Dataset entries

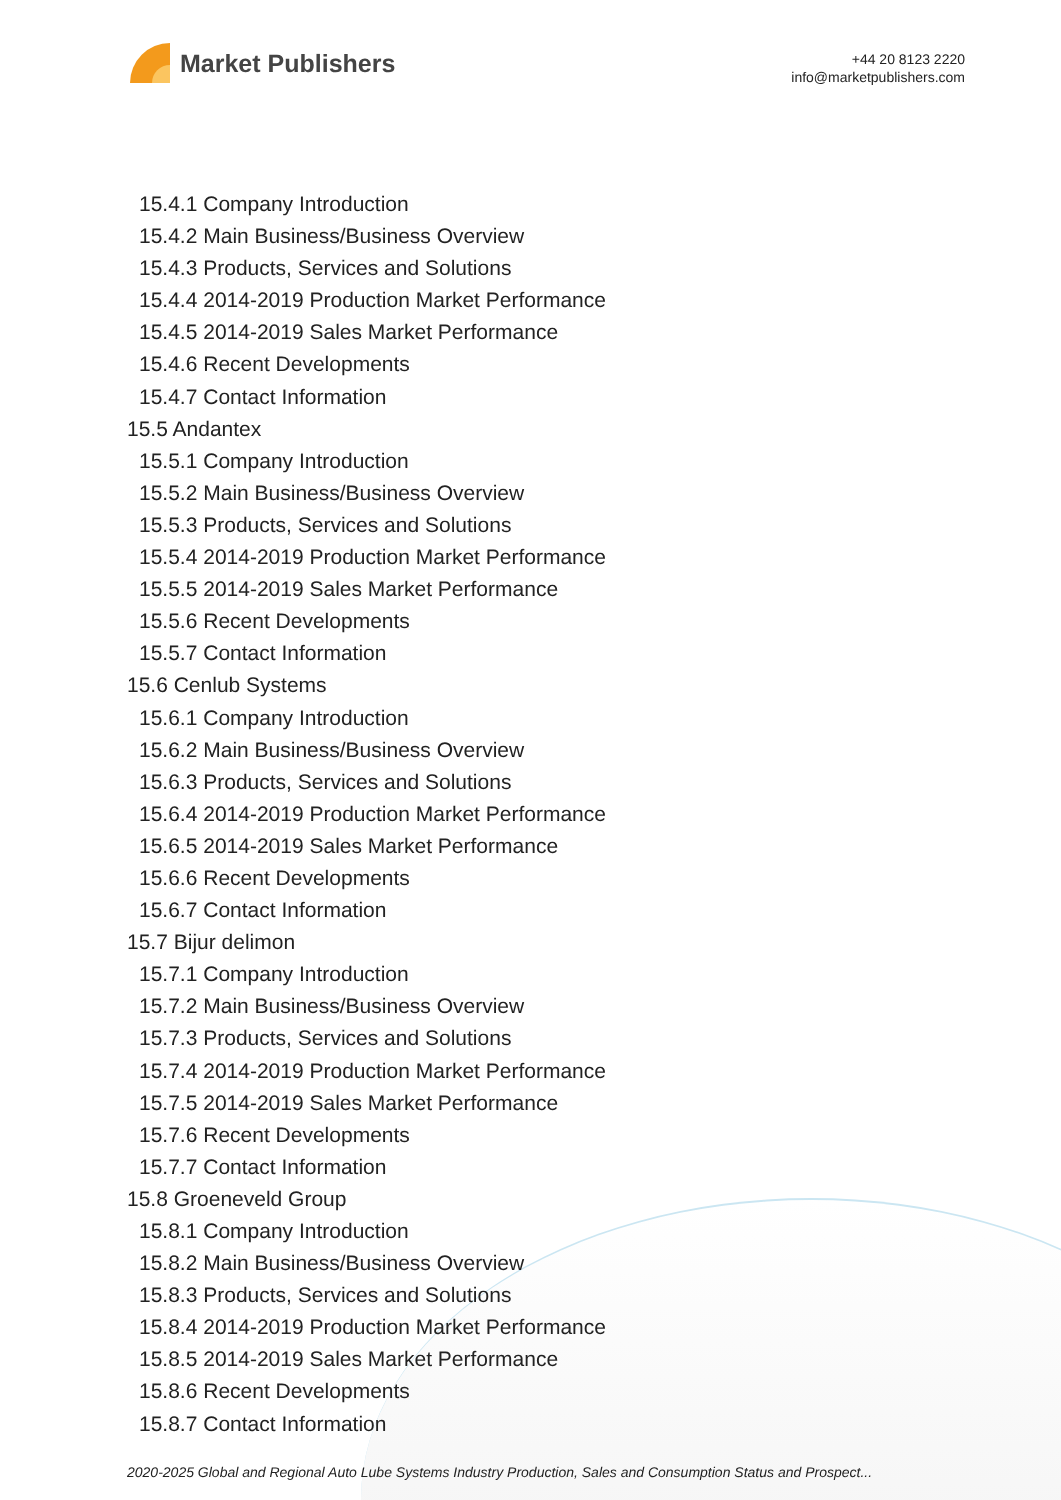Market Publishers
+44 20 8123 2220
info@marketpublishers.com
15.4.1 Company Introduction
15.4.2 Main Business/Business Overview
15.4.3 Products, Services and Solutions
15.4.4 2014-2019 Production Market Performance
15.4.5 2014-2019 Sales Market Performance
15.4.6 Recent Developments
15.4.7 Contact Information
15.5 Andantex
15.5.1 Company Introduction
15.5.2 Main Business/Business Overview
15.5.3 Products, Services and Solutions
15.5.4 2014-2019 Production Market Performance
15.5.5 2014-2019 Sales Market Performance
15.5.6 Recent Developments
15.5.7 Contact Information
15.6 Cenlub Systems
15.6.1 Company Introduction
15.6.2 Main Business/Business Overview
15.6.3 Products, Services and Solutions
15.6.4 2014-2019 Production Market Performance
15.6.5 2014-2019 Sales Market Performance
15.6.6 Recent Developments
15.6.7 Contact Information
15.7 Bijur delimon
15.7.1 Company Introduction
15.7.2 Main Business/Business Overview
15.7.3 Products, Services and Solutions
15.7.4 2014-2019 Production Market Performance
15.7.5 2014-2019 Sales Market Performance
15.7.6 Recent Developments
15.7.7 Contact Information
15.8 Groeneveld Group
15.8.1 Company Introduction
15.8.2 Main Business/Business Overview
15.8.3 Products, Services and Solutions
15.8.4 2014-2019 Production Market Performance
15.8.5 2014-2019 Sales Market Performance
15.8.6 Recent Developments
15.8.7 Contact Information
2020-2025 Global and Regional Auto Lube Systems Industry Production, Sales and Consumption Status and Prospect...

* [INSTRUCTIONS TO FOLLOW] Taking the entries above, write out exactly the lines starting with the line containing "20 8123 2220" and going on through the line containing "15.7.3 Products, Services and Solutions", both included, and nothing else.

* [RESPONSE]
+44 20 8123 2220
info@marketpublishers.com
15.4.1 Company Introduction
15.4.2 Main Business/Business Overview
15.4.3 Products, Services and Solutions
15.4.4 2014-2019 Production Market Performance
15.4.5 2014-2019 Sales Market Performance
15.4.6 Recent Developments
15.4.7 Contact Information
15.5 Andantex
15.5.1 Company Introduction
15.5.2 Main Business/Business Overview
15.5.3 Products, Services and Solutions
15.5.4 2014-2019 Production Market Performance
15.5.5 2014-2019 Sales Market Performance
15.5.6 Recent Developments
15.5.7 Contact Information
15.6 Cenlub Systems
15.6.1 Company Introduction
15.6.2 Main Business/Business Overview
15.6.3 Products, Services and Solutions
15.6.4 2014-2019 Production Market Performance
15.6.5 2014-2019 Sales Market Performance
15.6.6 Recent Developments
15.6.7 Contact Information
15.7 Bijur delimon
15.7.1 Company Introduction
15.7.2 Main Business/Business Overview
15.7.3 Products, Services and Solutions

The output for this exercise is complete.